Ken Lowe is a single father with six children under the age of 14. He and his family are known as fixtures in the community and they help their neighbors any way they can. WorkCampers weatherproofed his windows, painted the outside of the home and fixed the railings on his porch.

The impact of WorkCamp is both in the building and in the relationships. Lowe said his children have the opportunity to help the WorkCampers and develop friendships that last long after the WorkCampers have gone home.

Many WorkCampers return several times to help with construction projects.

“After the project is finished and I see the look on the resident’s face, and it’s filled with joy, I know that I’ve done a good deed,” said Matt Widra, a parishioner of St. John Neumann Church in Reston, who is participating as a WorkCamper for the third time. “I am so thankful for them letting (us) into their house to work.”

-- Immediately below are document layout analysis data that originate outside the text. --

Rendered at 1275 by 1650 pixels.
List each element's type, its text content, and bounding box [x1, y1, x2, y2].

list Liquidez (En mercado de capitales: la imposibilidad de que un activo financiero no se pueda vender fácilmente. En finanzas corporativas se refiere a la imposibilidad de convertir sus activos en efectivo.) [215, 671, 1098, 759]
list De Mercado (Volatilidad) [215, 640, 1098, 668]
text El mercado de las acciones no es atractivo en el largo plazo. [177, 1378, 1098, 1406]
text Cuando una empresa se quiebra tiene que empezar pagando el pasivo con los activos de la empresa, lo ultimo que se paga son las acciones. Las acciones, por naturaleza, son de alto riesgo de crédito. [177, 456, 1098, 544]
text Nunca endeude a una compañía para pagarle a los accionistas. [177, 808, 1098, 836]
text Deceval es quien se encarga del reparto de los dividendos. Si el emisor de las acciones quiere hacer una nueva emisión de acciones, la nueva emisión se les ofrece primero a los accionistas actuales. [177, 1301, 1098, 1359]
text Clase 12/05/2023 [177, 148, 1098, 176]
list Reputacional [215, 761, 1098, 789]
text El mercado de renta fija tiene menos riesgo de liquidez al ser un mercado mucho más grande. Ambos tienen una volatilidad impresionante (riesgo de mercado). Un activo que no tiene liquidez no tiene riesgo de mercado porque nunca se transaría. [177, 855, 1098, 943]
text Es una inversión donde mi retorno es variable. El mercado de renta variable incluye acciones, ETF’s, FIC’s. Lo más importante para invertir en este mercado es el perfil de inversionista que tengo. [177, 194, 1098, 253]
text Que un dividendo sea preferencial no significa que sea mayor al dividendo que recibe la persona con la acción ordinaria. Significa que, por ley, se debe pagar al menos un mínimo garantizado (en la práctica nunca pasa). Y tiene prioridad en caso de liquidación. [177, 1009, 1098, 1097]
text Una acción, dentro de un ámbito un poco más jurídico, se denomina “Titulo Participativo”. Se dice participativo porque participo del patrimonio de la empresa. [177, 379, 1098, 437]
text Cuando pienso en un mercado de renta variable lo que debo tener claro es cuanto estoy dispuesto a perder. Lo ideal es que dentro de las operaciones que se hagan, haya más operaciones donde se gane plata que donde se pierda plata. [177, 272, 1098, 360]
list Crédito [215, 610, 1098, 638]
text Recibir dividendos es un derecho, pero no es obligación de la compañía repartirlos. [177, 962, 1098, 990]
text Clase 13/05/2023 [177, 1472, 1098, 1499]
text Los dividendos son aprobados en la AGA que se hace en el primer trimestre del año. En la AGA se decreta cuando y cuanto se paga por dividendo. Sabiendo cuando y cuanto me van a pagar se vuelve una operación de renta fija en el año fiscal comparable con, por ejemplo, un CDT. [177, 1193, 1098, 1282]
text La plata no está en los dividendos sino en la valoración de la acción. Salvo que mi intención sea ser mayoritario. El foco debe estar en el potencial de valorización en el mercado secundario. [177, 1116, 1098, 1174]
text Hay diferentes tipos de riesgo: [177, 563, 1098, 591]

Mariane Leite, assistant director of youth and young adults at the Basilica of St. Mary in Alexandria, brought a group of 15 teens from the parish. This is her first year and she has enjoyed the experience so far. “I have had a great time, everyone is so welcoming and loving,” she said. “Everyone is enthusiastic and excited to get to work and get things done (with) a positive attitude.”

WorkCamp involves multiple generations. This year, Virginia Cavander, her daughter and grandson are all part of WorkCamp. Cavander, here for the second year, works in the nurse’s station.  “Helping the youths, whether it’s for a blister or homesickness, it has been a fulfilling experience,” she said. 

After the students of Massaponax High School have moved out, for the third year, the entire school is transformed into sleeping rooms for WorkCampers, volunteers and adults. The auditorium becomes a chapel and a another room becomes a place to listen to music or hear talks in the evening.

Principal Joseph A. Pisani said WorkCamp provides a value to both his students who participate and the community. Pisani said their work is more from a facility logistics standpoint — making sure there’s computer and phone access; making sure the school is ready to have the volunteers stay there; ensuring adequate electrical connections and electricity to run things like the shower trailers.

“The youths get the sense of doing something for others that is important and it’s not something that teenagers get to always focus on,” said Pisani. 

WorkCampers attend Mass daily and evening activities. Bishop Michael F. Burbidge is expected to celebrate Mass June 27. An intentional Christian community that boasts 1,300 to 1,400 members, according to Bohli, are joined by six priests for the entire week, with an additional 45 priests to hear confessions; four seminarians; two religious sisters; 181 contractors; 230 adult leaders; 228 adults for security; and 130 homebase volunteers.

The WorkCampers will be joined June 29 by the residents they helped throughout the week to celebrate and learn about the difference they made.